### TESTO DA LEGGERE
Muove da quest’ultima considerazione Electric Elder, un laboratorio condotto dal coreografo e performer Alessandro Sciarroni e dedicato alla terza età. Per una settimana – dal 7 al 15 aprile – 12 persone, tra i 58 e i 75 anni, si sono incontrate ogni giorno al Teatro Persiani di Recanati per confrontarsi e dialogare su questo tema, interessante ma anche molto scomodo e poco dibattuto. Electric Elder rientra in xsianixnoi 12/13 e nel progetto europeo Transparent Boundaries (letteralmente ‘confini trasparenti’) realizzato con il supporto del Programma Cultura dell’Unione Europea che esplora la visibilità degli anziani nell’Europa contemporanea attraverso l’attivazione di ‘dialoghi creativi’ curati da diversi partner: The University of the Creative Arts per la Gran Bretagna, capofila del progetto, insieme ad AMAT per l’Italia, Aalborg University per la Danimarca e Hellenic Regional Development Center per la Grecia.
######
### DATI FORNITI
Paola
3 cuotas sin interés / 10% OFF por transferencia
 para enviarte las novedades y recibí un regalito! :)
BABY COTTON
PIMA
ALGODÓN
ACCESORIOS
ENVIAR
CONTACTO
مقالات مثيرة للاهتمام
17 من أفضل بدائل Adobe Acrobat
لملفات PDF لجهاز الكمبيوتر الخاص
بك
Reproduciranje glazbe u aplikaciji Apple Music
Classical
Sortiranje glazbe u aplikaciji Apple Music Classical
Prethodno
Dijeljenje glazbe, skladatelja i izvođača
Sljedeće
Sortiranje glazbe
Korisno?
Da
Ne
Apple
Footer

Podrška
######
Ricopia per intero, senza alcuna modifica, il testo sul laboratorio Electric Elder.

Muove da quest’ultima considerazione Electric Elder, un laboratorio condotto dal coreografo e performer Alessandro Sciarroni e dedicato alla terza età. Per una settimana – dal 7 al 15 aprile – 12 persone, tra i 58 e i 75 anni, si sono incontrate ogni giorno al Teatro Persiani di Recanati per confrontarsi e dialogare su questo tema, interessante ma anche molto scomodo e poco dibattuto. Electric Elder rientra in xsianixnoi 12/13 e nel progetto europeo Transparent Boundaries (letteralmente ‘confini trasparenti’) realizzato con il supporto del Programma Cultura dell’Unione Europea che esplora la visibilità degli anziani nell’Europa contemporanea attraverso l’attivazione di ‘dialoghi creativi’ curati da diversi partner: The University of the Creative Arts per la Gran Bretagna, capofila del progetto, insieme ad AMAT per l’Italia, Aalborg University per la Danimarca e Hellenic Regional Development Center per la Grecia.